Day 2 began early in the dark and cold. Breakfast was terrible and the hostel workers were hostile, so we were on our way without delay. The theme of the day was rocks and more rocks. The pictures don’t do it justice, but it was magical to drive for an hour or more seeing this:
And then suddenly to see this:
The magic of nature! It was fascinating how the elements and time combined to plop down these rock playgrounds at random intervals. We had a blast exploring although the rest of the group was definitely more adventuresome than we were. Climbing is not among my skills.
“And if you go chasing rabbits, and you know you’re going to fall
Tell ’em a hookah-smoking caterpillar has given you the call”
Go Ask Alice was my mental soundtrack often throughout this surreal trip.
This view reminded me of a sand art picture someone had when I was a kid.
Despite the desolate landscape, we saw some animals on the trip in addition to the flamingos and viscacha.
One challenge of the long drives is the lack of bathrooms or shelter for a “natural” bathroom. We were all desperate on the second day, which wasn’t a big issue for the men but a hardship for us women. At one stop we found some scrubby bushes, but when I saw evidence of prior use, I managed to hold off until we hit a store about 2 minutes from our hotel. Not a moment too soon!
We stayed in a salt hostel the second night. The tables, chairs, beds, and interior walls were all made of salt. It was still frigid, but the accommodations were slightly better – we had a private, windowless room – and the workers were friendly.
In order to see the sunrise from Incahuasi Island, we were on the road shortly after 5 a.m. on the third and final day. Of course, there was no road; we were driving in the dark across the salt flats. It was disorienting: I felt as though we weren’t moving because the landscape never changed – the salt flat is over 4,000 square miles! I spent the entire day convinced we were on a frozen lake as opposed to a salt flat. I kept expecting to see some ice shanties and snowmobiles.
The island was amazing. It was the top of a volcano back when the salt flat was covered by a sea.
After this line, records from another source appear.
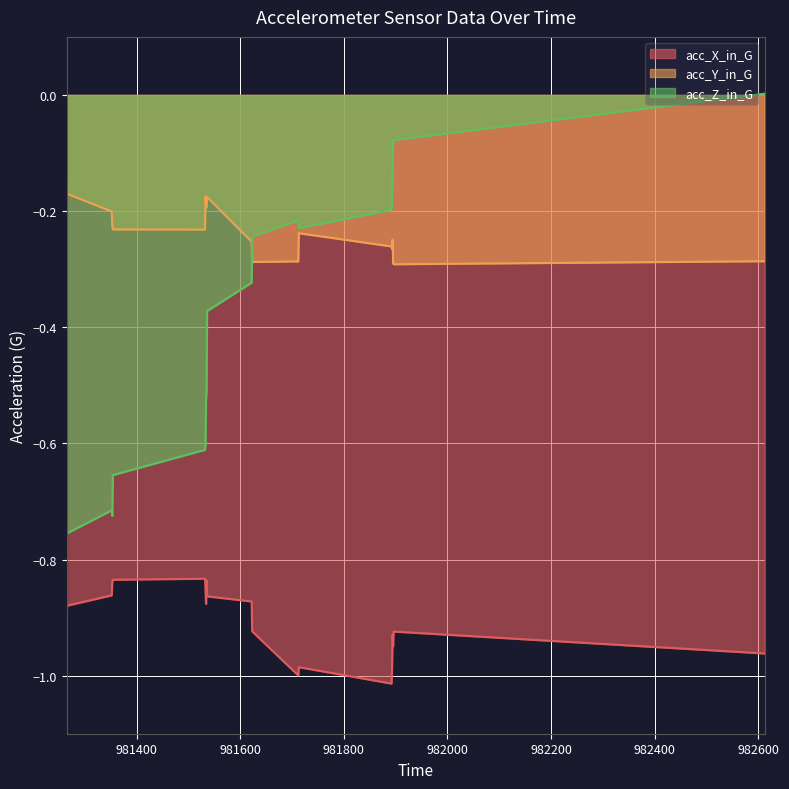

Where is acc_Y_in_G nearest to the value 0?

981265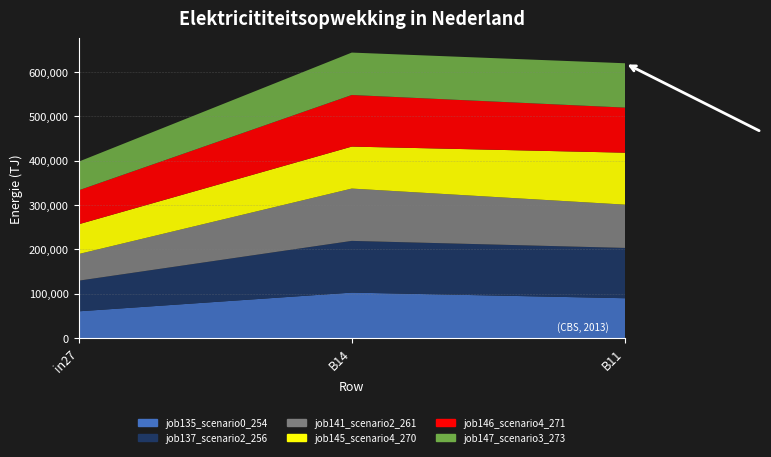

Reading left to right, transcribe all the data shown in this chart.

job135_scenario0_254: in27=0.6	B14=1.0	B11=0.9
job137_scenario2_256: in27=0.7	B14=1.2	B11=1.1
job141_scenario2_261: in27=0.6	B14=1.2	B11=1.0
job145_scenario4_270: in27=0.7	B14=0.9	B11=1.2
job146_scenario4_271: in27=0.8	B14=1.2	B11=1.0
job147_scenario3_273: in27=0.6	B14=1.0	B11=1.0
Now it is covered by cacti, but you can still see the coral and other fossils. We got there and hoofed it to the top to get perfect pictures of the sunrise. For some reason, I had a hard time getting to the top, possibly due to the altitude or because I am not a morning person, but I managed to get there in time to see the sunrise along with a crowd of tourists. I tend to find sunrises overrated (don’t get me started on the Grand Canyon sunrise trip!) but this one was spectacular.
After breakfast we zoomed across the
ice salt to get to the “perfect” spot for our photo shoot. Due to the expanse, the horizon is messed up and the shots are surreal. We played around for a couple of hours. Beatriz and Jorge came well prepared – shots off the salt flat!
After a fast stop at a salt hotel, which apparently was only open for the Dakar rally, and a small town for trinkets, we were on the outskirts of Uyuni at the Train Graveyard. This is always the part of every trip when Matt and I would call it a day, but the tour operators want to give you your money’s worth even if obviously not everyone welcomed tourists.
Uyuni was a desolate, depressing town. While there was plenty of space because it was surrounded by the salt flat, there was garbage dumped on just about every corner. I couldn’t imagine why anyone would live there if they had a choice. I asked our guide if he lived there and he spoke with pride as to how healthy it was there and how people never get sick because they have a good quality of life. I was stunned, but to each their own. We checked into one of the nicest salt hotels in town (at about $55 a night) and enjoyed the hot shower and comfy beds!
“What a long, strange trip it’s been” sums up the Uyuni salt flat tour perfectly!